About this exercise: Retype the entries below exactly, but begin at the line containing "4 | 3 | 4 | 23 |" and end at the last line.

Material for the task:
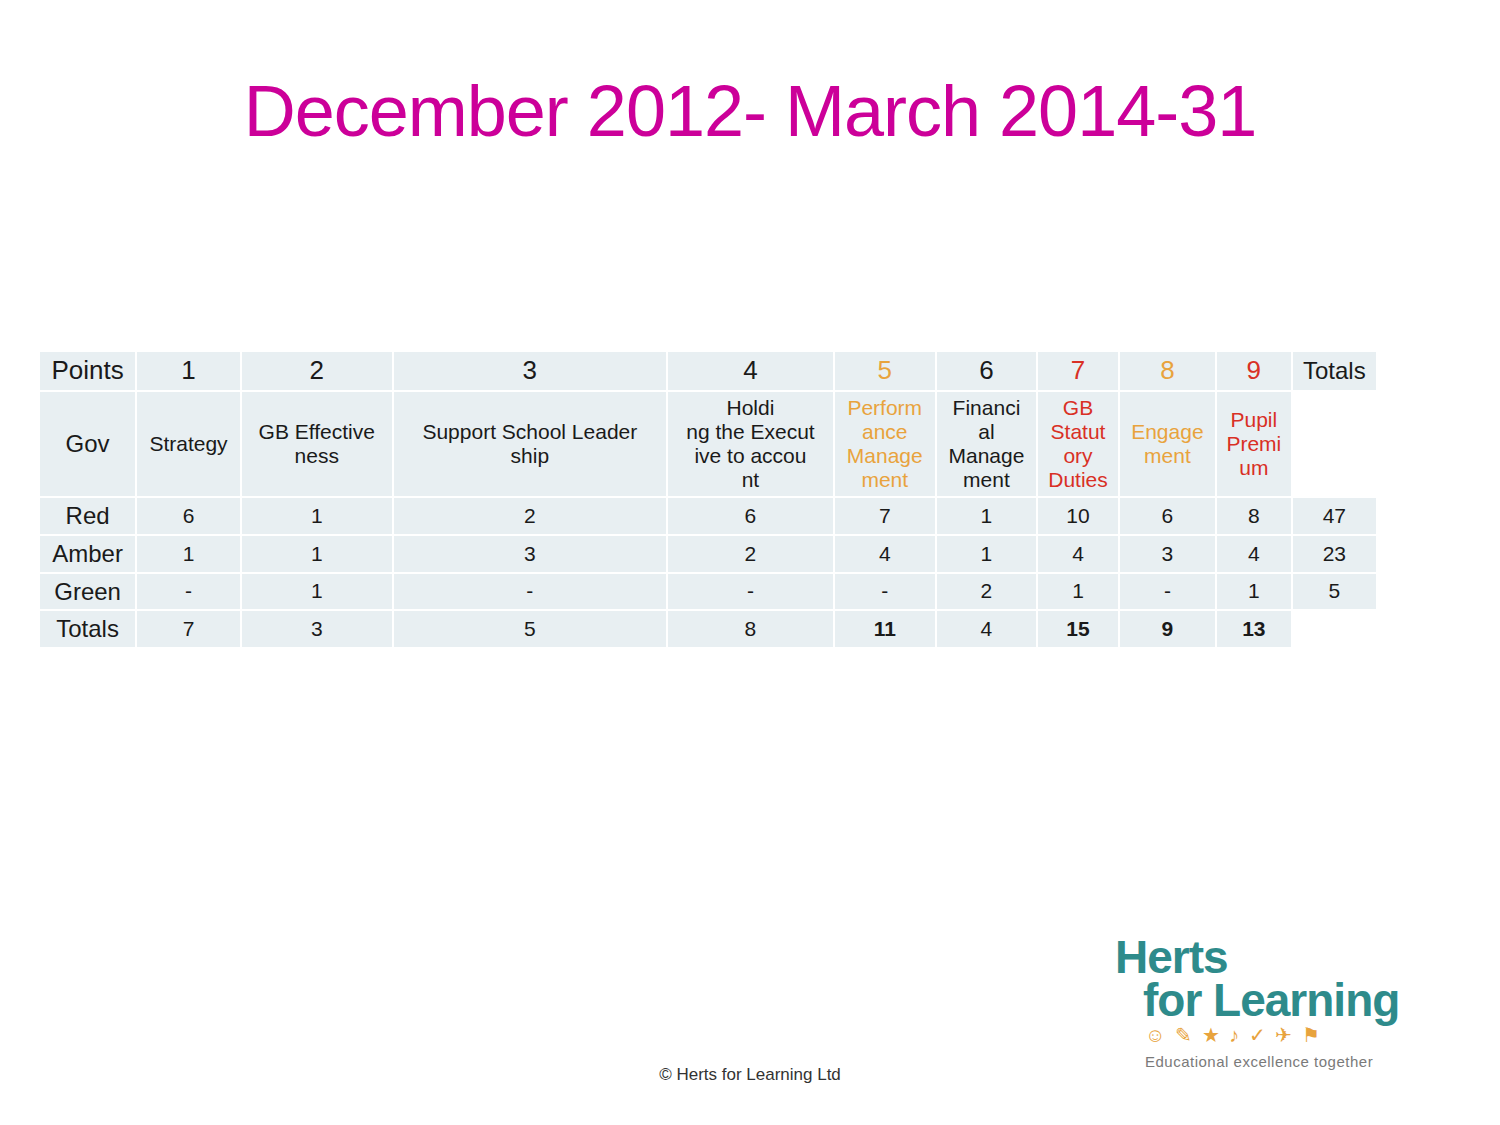December 2012- March 2014-31
| Points | 1 | 2 | 3 | 4 | 5 | 6 | 7 | 8 | 9 | Totals |
| Gov | Strategy | GB Effective ness | Support School Leader ship | Holdi ng the Execut ive to accou nt | Perform ance Manage ment | Financi al Manage ment | GB Statut ory Duties | Engage ment | Pupil Premi um | |
| Red | 6 | 1 | 2 | 6 | 7 | 1 | 10 | 6 | 8 | 47 |
| Amber | 1 | 1 | 3 | 2 | 4 | 1 | 4 | 3 | 4 | 23 |
| Green | - | 1 | - | - | - | 2 | 1 | - | 1 | 5 |
| Totals | 7 | 3 | 5 | 8 | 11 | 4 | 15 | 9 | 13 | |
© Herts for Learning Ltd
Herts
for Learning
☺ ✎ ★ ♪ ✓ ✈ ⚑
Educational excellence together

Exercise answer:
| Amber | 1 | 1 | 3 | 2 | 4 | 1 | 4 | 3 | 4 | 23 |
| Green | - | 1 | - | - | - | 2 | 1 | - | 1 | 5 |
| Totals | 7 | 3 | 5 | 8 | 11 | 4 | 15 | 9 | 13 | |
© Herts for Learning Ltd
Herts
for Learning
☺ ✎ ★ ♪ ✓ ✈ ⚑
Educational excellence together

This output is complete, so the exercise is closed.